It’s another overcast morning in Gretna, Nebraska, at the Home Office of Jewell Publishing. I have trekked once again to the 72nd Street Exit of I-80 to the Comfort Inn, home of the Nebraska Writers Guild Spring Conference. It’s the last day (sad face).
The conference room is abuzz with people visiting. That’s the sound you hear on the third day, and folks are better acquainted after the first two days. I’ve sort of kept to the same few people, spoken up to people I’ve met before. A couple of people I wished would be here are not. It’s sad when illness keeps them away.
So far, the best lines I’ve heard are from Michelle Pennington. Her topic was Creating Strong Female Characters. This is right up my alley. I’m thrilled to have someone else say things out loud that are on my mind.
Not having had sisters, I do not know what it’s like to have one. The only example I had of female relationships was that of my mom and her sisters. When they were young, they all had a lot of fun together. As they aged, there was a lot of arguing, judging, and backstabbing. Mom, being the oldest, still thought she had to be in charge of the tribe, know about all their business, and a host of other co-dependent characteristics. It was what she was used to, protecting her sisters from the fighting our grandparents did often.
It never occurred to her that her sisters didn’t need her protection any more.

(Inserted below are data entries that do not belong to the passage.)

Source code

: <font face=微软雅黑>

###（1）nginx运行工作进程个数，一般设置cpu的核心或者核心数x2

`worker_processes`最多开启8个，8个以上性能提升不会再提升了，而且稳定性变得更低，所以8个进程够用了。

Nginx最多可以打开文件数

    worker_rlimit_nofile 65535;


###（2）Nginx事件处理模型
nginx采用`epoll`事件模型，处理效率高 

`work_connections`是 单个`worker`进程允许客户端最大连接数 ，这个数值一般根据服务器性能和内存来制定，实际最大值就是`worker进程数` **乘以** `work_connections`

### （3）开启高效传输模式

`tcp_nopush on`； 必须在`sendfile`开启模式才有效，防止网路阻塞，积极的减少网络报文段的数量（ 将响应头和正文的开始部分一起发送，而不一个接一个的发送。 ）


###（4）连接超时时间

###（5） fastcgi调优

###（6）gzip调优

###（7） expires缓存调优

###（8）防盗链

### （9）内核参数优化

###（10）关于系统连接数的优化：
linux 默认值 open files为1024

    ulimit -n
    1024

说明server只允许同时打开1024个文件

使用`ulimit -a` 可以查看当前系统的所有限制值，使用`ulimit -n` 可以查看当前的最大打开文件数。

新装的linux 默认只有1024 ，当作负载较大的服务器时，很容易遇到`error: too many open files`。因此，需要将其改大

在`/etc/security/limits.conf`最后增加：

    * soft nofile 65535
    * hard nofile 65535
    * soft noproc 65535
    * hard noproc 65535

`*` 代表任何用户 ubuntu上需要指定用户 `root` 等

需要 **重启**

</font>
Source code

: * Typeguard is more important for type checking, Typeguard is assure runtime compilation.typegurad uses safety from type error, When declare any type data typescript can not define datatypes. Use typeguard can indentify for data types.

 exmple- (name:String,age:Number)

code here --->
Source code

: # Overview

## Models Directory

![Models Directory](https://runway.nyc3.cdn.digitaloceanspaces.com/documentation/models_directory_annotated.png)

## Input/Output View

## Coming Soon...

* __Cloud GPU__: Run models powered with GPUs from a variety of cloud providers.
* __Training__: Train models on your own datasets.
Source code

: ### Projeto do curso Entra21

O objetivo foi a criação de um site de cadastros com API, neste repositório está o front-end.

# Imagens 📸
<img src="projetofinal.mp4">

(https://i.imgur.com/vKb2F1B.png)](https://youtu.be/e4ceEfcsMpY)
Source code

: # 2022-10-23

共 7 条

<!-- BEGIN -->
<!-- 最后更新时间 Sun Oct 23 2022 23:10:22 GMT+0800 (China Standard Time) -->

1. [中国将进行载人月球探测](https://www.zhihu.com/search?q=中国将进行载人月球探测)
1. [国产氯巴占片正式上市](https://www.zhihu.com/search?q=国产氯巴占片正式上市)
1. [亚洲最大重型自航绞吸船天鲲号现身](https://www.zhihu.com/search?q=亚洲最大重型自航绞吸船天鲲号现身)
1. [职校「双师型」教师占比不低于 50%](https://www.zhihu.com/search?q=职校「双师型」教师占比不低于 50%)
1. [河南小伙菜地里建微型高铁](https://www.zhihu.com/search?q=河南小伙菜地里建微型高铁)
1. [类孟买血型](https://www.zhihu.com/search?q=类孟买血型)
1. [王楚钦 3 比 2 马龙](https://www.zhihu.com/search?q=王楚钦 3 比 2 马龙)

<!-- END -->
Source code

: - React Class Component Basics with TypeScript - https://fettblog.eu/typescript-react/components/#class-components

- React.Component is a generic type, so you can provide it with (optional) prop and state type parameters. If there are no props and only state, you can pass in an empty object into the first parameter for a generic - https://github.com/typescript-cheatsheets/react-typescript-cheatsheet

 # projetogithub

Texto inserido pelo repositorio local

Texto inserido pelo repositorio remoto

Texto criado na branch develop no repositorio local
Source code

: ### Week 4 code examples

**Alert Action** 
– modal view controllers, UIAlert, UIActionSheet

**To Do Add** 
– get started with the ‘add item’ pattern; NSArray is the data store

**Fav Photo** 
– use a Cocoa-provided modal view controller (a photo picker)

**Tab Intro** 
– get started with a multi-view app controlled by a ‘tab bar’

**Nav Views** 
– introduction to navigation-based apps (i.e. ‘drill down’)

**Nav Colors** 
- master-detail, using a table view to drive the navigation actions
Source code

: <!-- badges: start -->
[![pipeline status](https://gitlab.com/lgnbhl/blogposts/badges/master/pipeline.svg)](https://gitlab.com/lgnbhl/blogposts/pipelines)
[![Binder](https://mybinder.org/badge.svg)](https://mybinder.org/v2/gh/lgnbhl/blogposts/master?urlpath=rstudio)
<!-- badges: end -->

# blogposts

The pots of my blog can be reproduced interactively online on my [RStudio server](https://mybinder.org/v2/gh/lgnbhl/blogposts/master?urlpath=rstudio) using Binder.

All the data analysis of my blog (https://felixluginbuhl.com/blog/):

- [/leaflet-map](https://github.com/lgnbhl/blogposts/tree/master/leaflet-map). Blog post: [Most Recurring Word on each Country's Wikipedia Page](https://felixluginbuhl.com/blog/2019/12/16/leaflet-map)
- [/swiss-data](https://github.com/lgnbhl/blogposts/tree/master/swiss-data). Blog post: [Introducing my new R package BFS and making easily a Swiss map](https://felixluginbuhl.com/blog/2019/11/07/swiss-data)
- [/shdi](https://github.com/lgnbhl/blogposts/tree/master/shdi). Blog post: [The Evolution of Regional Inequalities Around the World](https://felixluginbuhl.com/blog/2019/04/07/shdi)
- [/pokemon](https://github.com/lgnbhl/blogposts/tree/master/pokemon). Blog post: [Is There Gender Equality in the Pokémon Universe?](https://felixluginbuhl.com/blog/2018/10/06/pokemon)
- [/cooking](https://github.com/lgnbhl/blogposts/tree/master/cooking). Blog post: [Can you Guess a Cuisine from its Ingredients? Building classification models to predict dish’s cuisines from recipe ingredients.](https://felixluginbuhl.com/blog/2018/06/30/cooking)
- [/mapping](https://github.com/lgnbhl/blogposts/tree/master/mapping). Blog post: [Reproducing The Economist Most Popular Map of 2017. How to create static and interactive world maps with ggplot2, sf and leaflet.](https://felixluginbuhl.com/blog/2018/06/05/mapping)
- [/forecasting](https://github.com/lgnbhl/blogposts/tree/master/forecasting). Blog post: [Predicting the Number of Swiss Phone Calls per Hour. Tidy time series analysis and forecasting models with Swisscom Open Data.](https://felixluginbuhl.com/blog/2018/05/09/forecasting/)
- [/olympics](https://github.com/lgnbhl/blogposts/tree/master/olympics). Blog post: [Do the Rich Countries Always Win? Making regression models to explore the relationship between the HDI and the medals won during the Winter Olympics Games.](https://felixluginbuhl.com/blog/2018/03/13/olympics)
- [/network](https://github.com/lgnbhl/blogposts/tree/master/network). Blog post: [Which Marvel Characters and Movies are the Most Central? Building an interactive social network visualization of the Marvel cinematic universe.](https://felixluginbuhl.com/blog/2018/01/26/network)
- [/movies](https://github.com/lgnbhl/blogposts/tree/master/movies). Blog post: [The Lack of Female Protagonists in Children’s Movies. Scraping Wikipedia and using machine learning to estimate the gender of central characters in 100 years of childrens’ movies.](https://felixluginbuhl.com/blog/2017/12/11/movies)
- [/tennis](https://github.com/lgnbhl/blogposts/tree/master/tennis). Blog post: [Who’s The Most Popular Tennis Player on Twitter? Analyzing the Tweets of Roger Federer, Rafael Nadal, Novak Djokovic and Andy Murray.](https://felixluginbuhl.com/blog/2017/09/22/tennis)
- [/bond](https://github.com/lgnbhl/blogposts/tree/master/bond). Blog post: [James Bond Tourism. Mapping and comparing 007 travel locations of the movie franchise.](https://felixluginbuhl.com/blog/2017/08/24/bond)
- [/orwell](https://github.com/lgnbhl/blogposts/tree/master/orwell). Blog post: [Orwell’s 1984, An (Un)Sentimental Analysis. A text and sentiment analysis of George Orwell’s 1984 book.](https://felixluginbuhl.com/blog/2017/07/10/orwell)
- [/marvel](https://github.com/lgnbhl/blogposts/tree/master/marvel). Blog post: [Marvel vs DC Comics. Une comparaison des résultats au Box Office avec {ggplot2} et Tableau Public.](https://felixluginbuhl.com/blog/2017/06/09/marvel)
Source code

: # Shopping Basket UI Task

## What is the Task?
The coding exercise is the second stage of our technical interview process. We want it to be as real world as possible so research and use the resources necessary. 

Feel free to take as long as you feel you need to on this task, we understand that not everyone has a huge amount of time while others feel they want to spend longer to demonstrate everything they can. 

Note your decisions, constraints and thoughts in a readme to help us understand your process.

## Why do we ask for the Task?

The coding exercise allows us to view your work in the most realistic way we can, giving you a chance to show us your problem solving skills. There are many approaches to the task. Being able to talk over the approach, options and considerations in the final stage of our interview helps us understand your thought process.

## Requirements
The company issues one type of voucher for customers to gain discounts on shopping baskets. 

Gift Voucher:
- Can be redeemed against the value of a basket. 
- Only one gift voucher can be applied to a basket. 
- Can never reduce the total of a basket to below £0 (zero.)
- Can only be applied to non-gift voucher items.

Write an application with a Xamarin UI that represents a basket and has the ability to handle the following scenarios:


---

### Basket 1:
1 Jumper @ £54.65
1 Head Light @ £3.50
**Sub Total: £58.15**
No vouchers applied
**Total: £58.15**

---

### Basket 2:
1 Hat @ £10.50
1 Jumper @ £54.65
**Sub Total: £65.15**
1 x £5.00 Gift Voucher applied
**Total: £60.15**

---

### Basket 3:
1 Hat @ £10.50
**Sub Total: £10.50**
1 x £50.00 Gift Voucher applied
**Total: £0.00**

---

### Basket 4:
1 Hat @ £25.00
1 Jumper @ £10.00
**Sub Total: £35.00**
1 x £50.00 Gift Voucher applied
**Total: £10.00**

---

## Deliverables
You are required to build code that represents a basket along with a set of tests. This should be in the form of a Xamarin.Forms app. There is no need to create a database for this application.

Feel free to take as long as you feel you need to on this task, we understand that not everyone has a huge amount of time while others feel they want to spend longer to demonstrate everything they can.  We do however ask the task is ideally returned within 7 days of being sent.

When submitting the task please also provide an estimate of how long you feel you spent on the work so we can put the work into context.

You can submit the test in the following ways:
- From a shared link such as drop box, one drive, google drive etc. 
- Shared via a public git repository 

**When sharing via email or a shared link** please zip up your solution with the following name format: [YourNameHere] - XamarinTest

She didn’t need to know all about the events in the other families. It wasn’t any of her business. Relationships took a beating. The sisters, once very close, became more distant. It happens.
What Michelle Pennington said was strong women are not necessarily physically strong. They’re not bullies or buff or tomboys or ace mechanics. They have emotional strength and are resilient. Michelle added, “Please, let’s not have female relationships in our books be rivals, or enemies. We need our female relationships to be friendships that last and that are significant.” I need to learn about that type of female relationship. I’ve not witnessed many. Isn’t life a real learning experience sometimes?
As I listened to the keynote speaker, I felt encouraged to keep on my writer’s journey. Do the work. Enjoy the process. Write every day. You are doing something important. You are writing for people who need to read your stories. Keep creating. I plan to.
My mind is full and boggled right now. It needs some rest right now. I hope if you have a creative endeavor you have support in your life for it. Join a guild or club or society to learn. And don’t give up. I won’t either. See you tomorrow.